Last up is the specialist who could be a surgeon, a pulmonologist, a cardiographer, a hematologist, or any number of other specific labs in a medical setting. These characters might be arrogant and really full of their specialty, genius and truly gifted, or old and with plenty of experience. They get two specialties and also an ability called focused which gives them a +2 push instead of +1 push for their specialties. In addition, the specialist gets to choose another bonus move to be top in their field with a high Reputation, really smart with a higher Brains, a truly dangerous or nasty vice to blow off steam extra well, or see through feign competence from others.
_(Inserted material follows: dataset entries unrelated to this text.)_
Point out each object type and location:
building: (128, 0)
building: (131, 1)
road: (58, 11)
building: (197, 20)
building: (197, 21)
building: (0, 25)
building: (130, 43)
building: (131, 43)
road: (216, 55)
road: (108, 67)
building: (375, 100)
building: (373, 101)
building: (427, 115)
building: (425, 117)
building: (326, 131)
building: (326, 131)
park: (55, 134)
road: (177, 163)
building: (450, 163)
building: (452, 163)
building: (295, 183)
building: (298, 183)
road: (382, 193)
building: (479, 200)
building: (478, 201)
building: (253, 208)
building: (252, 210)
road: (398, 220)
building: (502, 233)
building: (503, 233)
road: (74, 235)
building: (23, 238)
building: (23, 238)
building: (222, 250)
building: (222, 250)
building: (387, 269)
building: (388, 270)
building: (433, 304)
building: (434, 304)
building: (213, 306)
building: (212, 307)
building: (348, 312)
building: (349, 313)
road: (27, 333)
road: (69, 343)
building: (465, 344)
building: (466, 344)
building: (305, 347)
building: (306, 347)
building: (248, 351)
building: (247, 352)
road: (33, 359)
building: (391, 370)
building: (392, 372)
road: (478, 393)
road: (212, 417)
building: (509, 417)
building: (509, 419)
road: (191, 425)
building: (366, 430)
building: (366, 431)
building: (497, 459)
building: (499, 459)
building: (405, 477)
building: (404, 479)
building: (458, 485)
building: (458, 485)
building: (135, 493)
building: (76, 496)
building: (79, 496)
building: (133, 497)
After each playbook is filled out, there are question prompts to build Connection with the other PCs. You choose any number from your playbook’s list and they give starting situations to kick off the drama such as another character already having it in for the intern or having the resident know that another character hasn’t felt well lately.

Image © Magpie Games

The MC’s Options

As the MC of The Ward, you’re going to be watching all of these characters work themselves into the ground and then heaping even more on them. It’s honestly really fun. There’s lots of advice on how to leverage addictions and Connections for players, what conditions to give as their Stress increases, and how to play out the medical, social, and personal “theaters” that the game involves. Each session can revolve around a list of principles that describe the common tropes of medical dramas and some framework advice for turning those into plots and ongoing stories.

You also have “moves” although they are not as detailed as the players’ moves. Honestly, this is the only part of the game where the “ashcan” status really hit me since the MC moves are just bullet points in a list. Most have a lot of drama inherent in them (“put a life in the balance,” “reveal immediate or dire complications,” and “turn their move back on them” to name a few) but others (like “change theaters” or “offer an opportunity, with or without a cost”) that are a little less clear. This is still totally workable, especially since you most often make these after a failed move by a player so it’s clear what the trigger is, but I’m most interested to see this section developed eventually.

Image © Magpie Games

Conclusion

This is a slim and fast product with a lot of game crammed into these 49 pages. If you like medical dramas then The Ward gives you some excellent tools for bringing those stories to your gaming table, and even if you don’t like medical dramas then the tools here will let you take the big swings that the genre boasts and lets you make them your own. I’m very interested to see this develop into a full game and if you’re looking for a way to kill time with friends rather than spend time with your family this week then consider checking out The Ward.